|
|
|
|
|
by kian
16 days ago
|
|
"In my experience, AI still drifts from what I meant it to do on anything bigger than building a widget." I've had code bases with tens of thousands of lines of code built from scratch that I hand-reviewed every line of and worked with the AI to improve, and haven't had this issue. I feel like a significant part of this is due to an involved /plan stage -- going back and forth on building out a plan for what you want the AI to do involves surfacing the assumptions that you would have called drift if you asked them to implement it directly from your prompt. Once the plan has been refined and is what I want it to be, getting it to implement everything in TDD style has for the most part given me 100% working code, as I wanted it to be, without issues. It definitely helps that I'm a principal-level engineer with extensive architectural experience -- but if you're able to tell the AI in detail what you want, have it ask questions for clarifications, and read through a plan before getting it implemented, and have a solid testing plus manual qa process (automated by chrome devtools mcp) in place, I've find that you can one-shot complex features, rewrites, and even not-insignificant applications that would have taken days to write by hand in a few hours. |
|
Still Claude will sneak things in - in my recent plan, for example I had defined, per acceptance criteria what colours the statuses should be: green for live, blue for sold, grey for anything else; it changed this to: green for live, orange for in progress, blue for sold, red in demolition, etc. When pressed why did it to this, it was unable to explain why. This is with a plan where AC were explicitly provided from the task in Given/When/Then format and were to be adhered to strictly. I've caught this within planning, but I shouldn't need to be doing this.

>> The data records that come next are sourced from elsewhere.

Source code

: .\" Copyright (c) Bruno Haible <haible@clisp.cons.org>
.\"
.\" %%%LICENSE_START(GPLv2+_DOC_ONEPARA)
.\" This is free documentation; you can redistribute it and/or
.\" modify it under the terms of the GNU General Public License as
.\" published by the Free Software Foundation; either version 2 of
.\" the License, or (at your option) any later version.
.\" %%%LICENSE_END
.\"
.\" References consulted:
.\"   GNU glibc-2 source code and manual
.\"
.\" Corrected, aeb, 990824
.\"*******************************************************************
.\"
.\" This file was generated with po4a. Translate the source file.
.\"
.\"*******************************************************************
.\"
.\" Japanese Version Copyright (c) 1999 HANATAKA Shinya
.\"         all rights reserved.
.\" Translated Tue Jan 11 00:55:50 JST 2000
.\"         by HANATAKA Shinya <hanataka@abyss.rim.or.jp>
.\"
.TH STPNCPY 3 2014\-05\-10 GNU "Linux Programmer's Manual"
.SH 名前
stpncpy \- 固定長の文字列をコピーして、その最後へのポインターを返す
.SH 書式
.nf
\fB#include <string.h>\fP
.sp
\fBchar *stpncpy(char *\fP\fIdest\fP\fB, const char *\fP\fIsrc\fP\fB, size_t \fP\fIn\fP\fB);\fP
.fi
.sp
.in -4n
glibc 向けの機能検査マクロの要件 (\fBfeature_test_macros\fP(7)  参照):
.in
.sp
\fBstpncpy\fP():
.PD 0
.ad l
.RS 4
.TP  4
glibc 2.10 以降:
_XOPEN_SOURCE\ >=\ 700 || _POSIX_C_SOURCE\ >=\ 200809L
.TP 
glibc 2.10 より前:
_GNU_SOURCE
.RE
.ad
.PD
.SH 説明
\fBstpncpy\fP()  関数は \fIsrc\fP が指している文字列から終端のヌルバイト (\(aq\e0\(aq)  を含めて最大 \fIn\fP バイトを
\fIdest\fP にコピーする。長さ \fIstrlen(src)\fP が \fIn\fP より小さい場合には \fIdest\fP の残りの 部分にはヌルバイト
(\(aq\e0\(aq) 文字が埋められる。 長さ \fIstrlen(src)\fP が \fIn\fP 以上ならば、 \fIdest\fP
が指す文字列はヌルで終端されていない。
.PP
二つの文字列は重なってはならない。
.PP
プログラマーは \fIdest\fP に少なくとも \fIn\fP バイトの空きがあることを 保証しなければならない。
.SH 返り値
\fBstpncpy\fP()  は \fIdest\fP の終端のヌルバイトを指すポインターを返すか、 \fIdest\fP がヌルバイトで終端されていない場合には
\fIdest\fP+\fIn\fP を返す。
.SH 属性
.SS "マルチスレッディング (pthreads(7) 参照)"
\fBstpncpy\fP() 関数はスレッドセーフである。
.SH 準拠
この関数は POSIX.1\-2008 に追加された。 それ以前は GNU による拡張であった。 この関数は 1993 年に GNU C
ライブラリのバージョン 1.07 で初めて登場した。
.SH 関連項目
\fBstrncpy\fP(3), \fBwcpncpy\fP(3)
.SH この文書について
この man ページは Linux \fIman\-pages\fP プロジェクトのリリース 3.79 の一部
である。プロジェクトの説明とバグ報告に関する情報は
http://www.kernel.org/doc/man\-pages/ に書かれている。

Even in standard prompts where I tell it "Change this label from X to Y", it ended reordering the tabs unrelated to ask. Again I was not able for it to explain why - it was so abrupt. And it was in fresh context, without any pollution on what I expect it to do.
I also noticed a different behaviour regarding skill; today and yesterday it would not be following skill guidance at all ie: skill writing skill - I'd have to explicitly tell it to test skills after writing them, when this is a behaviour expected by default. Similarly with other skills - knowing that it should have done something per skill guidelines and it not doing it at all. This is new behaviour that I've not seen a week ago.